• **What you should do**:
The answer must consist of each line below that holds the word "Significance", copied as it stands.
# # # #
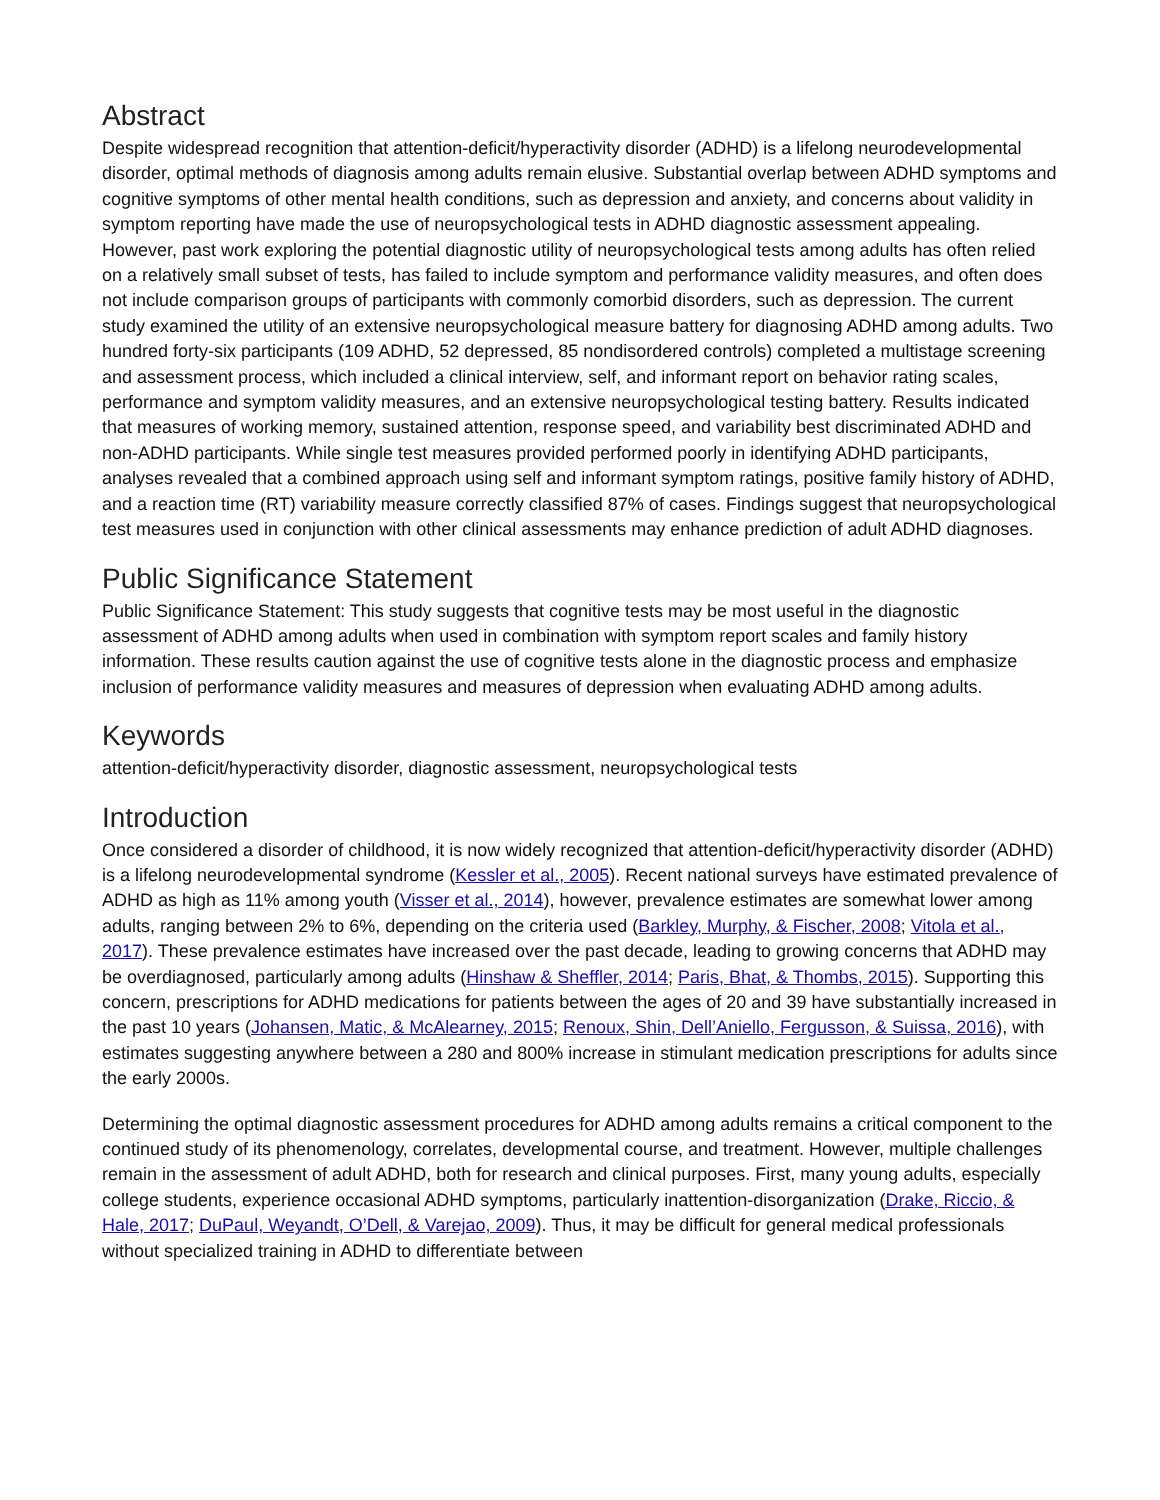Abstract
Despite widespread recognition that attention-deficit/hyperactivity disorder (ADHD) is a lifelong neurodevelopmental disorder, optimal methods of diagnosis among adults remain elusive. Substantial overlap between ADHD symptoms and cognitive symptoms of other mental health conditions, such as depression and anxiety, and concerns about validity in symptom reporting have made the use of neuropsychological tests in ADHD diagnostic assessment appealing. However, past work exploring the potential diagnostic utility of neuropsychological tests among adults has often relied on a relatively small subset of tests, has failed to include symptom and performance validity measures, and often does not include comparison groups of participants with commonly comorbid disorders, such as depression. The current study examined the utility of an extensive neuropsychological measure battery for diagnosing ADHD among adults. Two hundred forty-six participants (109 ADHD, 52 depressed, 85 nondisordered controls) completed a multistage screening and assessment process, which included a clinical interview, self, and informant report on behavior rating scales, performance and symptom validity measures, and an extensive neuropsychological testing battery. Results indicated that measures of working memory, sustained attention, response speed, and variability best discriminated ADHD and non-ADHD participants. While single test measures provided performed poorly in identifying ADHD participants, analyses revealed that a combined approach using self and informant symptom ratings, positive family history of ADHD, and a reaction time (RT) variability measure correctly classified 87% of cases. Findings suggest that neuropsychological test measures used in conjunction with other clinical assessments may enhance prediction of adult ADHD diagnoses.
Public Significance Statement
Public Significance Statement: This study suggests that cognitive tests may be most useful in the diagnostic assessment of ADHD among adults when used in combination with symptom report scales and family history information. These results caution against the use of cognitive tests alone in the diagnostic process and emphasize inclusion of performance validity measures and measures of depression when evaluating ADHD among adults.
Keywords
attention-deficit/hyperactivity disorder, diagnostic assessment, neuropsychological tests
Introduction
Once considered a disorder of childhood, it is now widely recognized that attention-deficit/hyperactivity disorder (ADHD) is a lifelong neurodevelopmental syndrome (Kessler et al., 2005). Recent national surveys have estimated prevalence of ADHD as high as 11% among youth (Visser et al., 2014), however, prevalence estimates are somewhat lower among adults, ranging between 2% to 6%, depending on the criteria used (Barkley, Murphy, & Fischer, 2008; Vitola et al., 2017). These prevalence estimates have increased over the past decade, leading to growing concerns that ADHD may be overdiagnosed, particularly among adults (Hinshaw & Sheffler, 2014; Paris, Bhat, & Thombs, 2015). Supporting this concern, prescriptions for ADHD medications for patients between the ages of 20 and 39 have substantially increased in the past 10 years (Johansen, Matic, & McAlearney, 2015; Renoux, Shin, Dell’Aniello, Fergusson, & Suissa, 2016), with estimates suggesting anywhere between a 280 and 800% increase in stimulant medication prescriptions for adults since the early 2000s.
Determining the optimal diagnostic assessment procedures for ADHD among adults remains a critical component to the continued study of its phenomenology, correlates, developmental course, and treatment. However, multiple challenges remain in the assessment of adult ADHD, both for research and clinical purposes. First, many young adults, especially college students, experience occasional ADHD symptoms, particularly inattention-disorganization (Drake, Riccio, & Hale, 2017; DuPaul, Weyandt, O’Dell, & Varejao, 2009). Thus, it may be difficult for general medical professionals without specialized training in ADHD to differentiate between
# # # #
• **Solution**:
Public Significance Statement
Public Significance Statement: This study suggests that cognitive tests may be most useful in the diagnostic assessment of ADHD among adults when used in combination with symptom report scales and family history information. These results caution against the use of cognitive tests alone in the diagnostic process and emphasize inclusion of performance validity measures and measures of depression when evaluating ADHD among adults.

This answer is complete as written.